【完】そろり、そろり、恋、そろり

初めての朝 side:T

「お……」


俺の離れたくないという気持ちに応えるかのように、2人の間に隙間なく寄り添いながら、彼女は何かを呟いた。ごにょごにょと口は動いているものの、ほとんど聞き取る事が出来ない言葉だった。


きっと、おやすみ、と言いたかったんだろう。なんとなくそんな口の動きだった気がした。今、彼女から聞こえるのは、スースーという寝息だけ。


俺に心を許しきったような顔で、安心しきった顔で、いつもよりも少し幼い顔で、幸せそうに眠ってしまった。そんな彼女の顔を見つめていると、自然と俺の頬までも緩んでしまう。やっと彼女が俺のものになった気がした。


情事が終わっても、彼女の存在をずっと感じていたいという気持ちが強く在った。こんな経験は初めてかもしれない。出会いがない、出会いがないと思っていたけれど、彼女と出会うのをずっと待っていたんだって、そう確信した。

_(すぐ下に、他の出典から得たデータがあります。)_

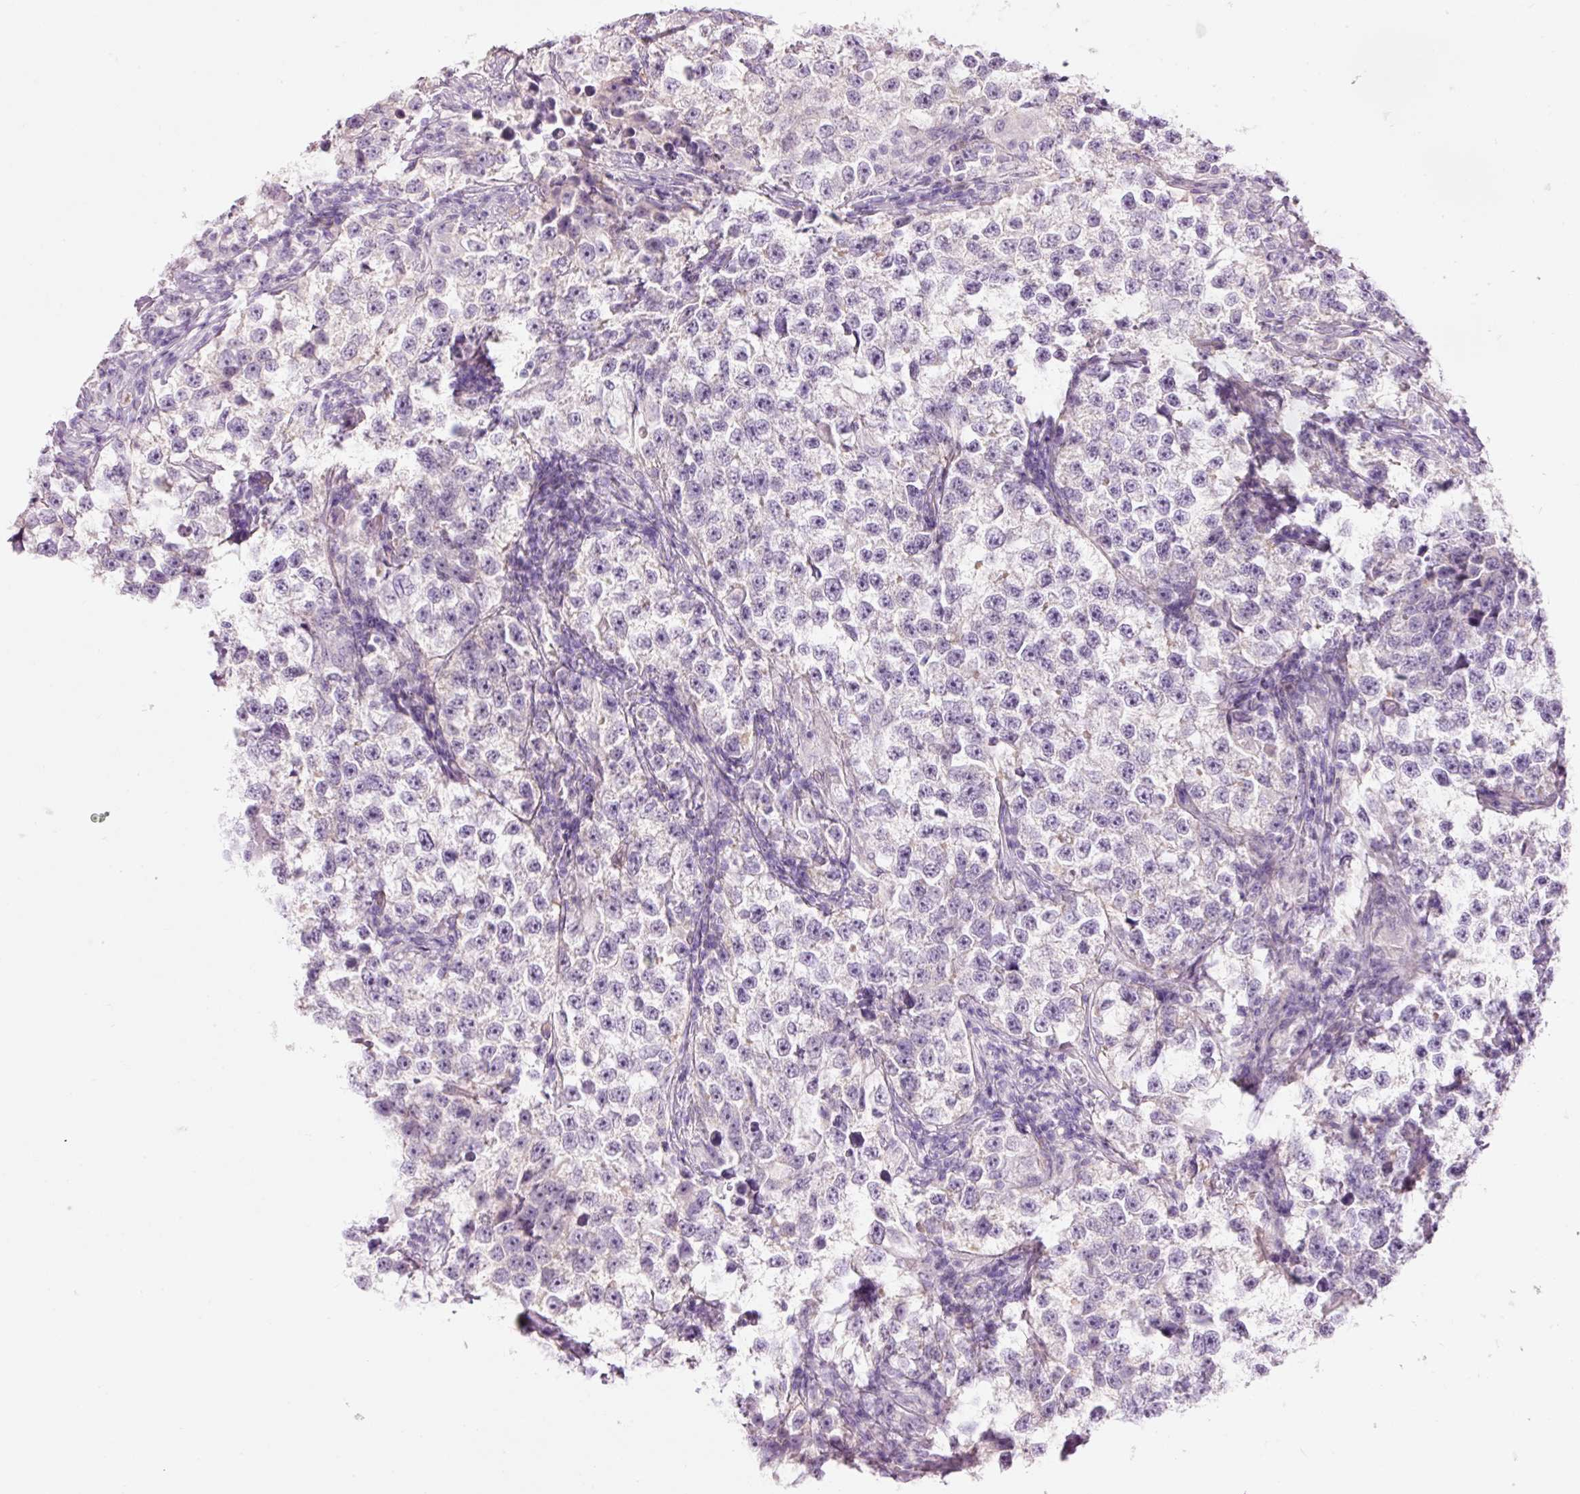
{"staining": {"intensity": "negative", "quantity": "none", "location": "none"}, "tissue": "testis cancer", "cell_type": "Tumor cells", "image_type": "cancer", "snomed": [{"axis": "morphology", "description": "Seminoma, NOS"}, {"axis": "topography", "description": "Testis"}], "caption": "Human testis cancer (seminoma) stained for a protein using immunohistochemistry demonstrates no expression in tumor cells.", "gene": "HSPA4L", "patient": {"sex": "male", "age": 46}}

今、俺の心の大部分を麻里さんが占めていて、それがすごく心地よいことに感じている。俺はずっと麻里さんを求めていたんじゃないだろうか。彼女の隣が俺の在るべき場所で、俺の隣は彼女のあるべき場所であれば言いと強く願う。


こうやって眺めていると、お姉さんの顔の麻里さんは垣間見えない。麻里さんはたった1歳した違わない年齢差を気にしている節が普段から見え隠れしている。


俺は“たった1歳”としか捕らえていないのに、彼女は自分が“年上”だと自分に言い聞かせるように俺に接している。そんな麻里さんも嫌いじゃないけれど、やっぱり対等でいたい。


また今みたいな、気を張っていない、リラックスした彼女を見たい。


彼女の存在に、幸福感をかみ締めながら、俺も眠ることにした。朝目覚めても、彼女が隣にいる。想像しただけで嬉しくなって、ついついにやけてしまう。


「おやすみなさい」


眠ってしまっている彼女にはきっと届かないだろうけれど、そっと彼女の頭を撫でながら声をかけた。


この先もこの幸せがずっと続きますように、なんて臭いことを考えながら少しずつ襲ってくる睡魔に、身を委ねていった。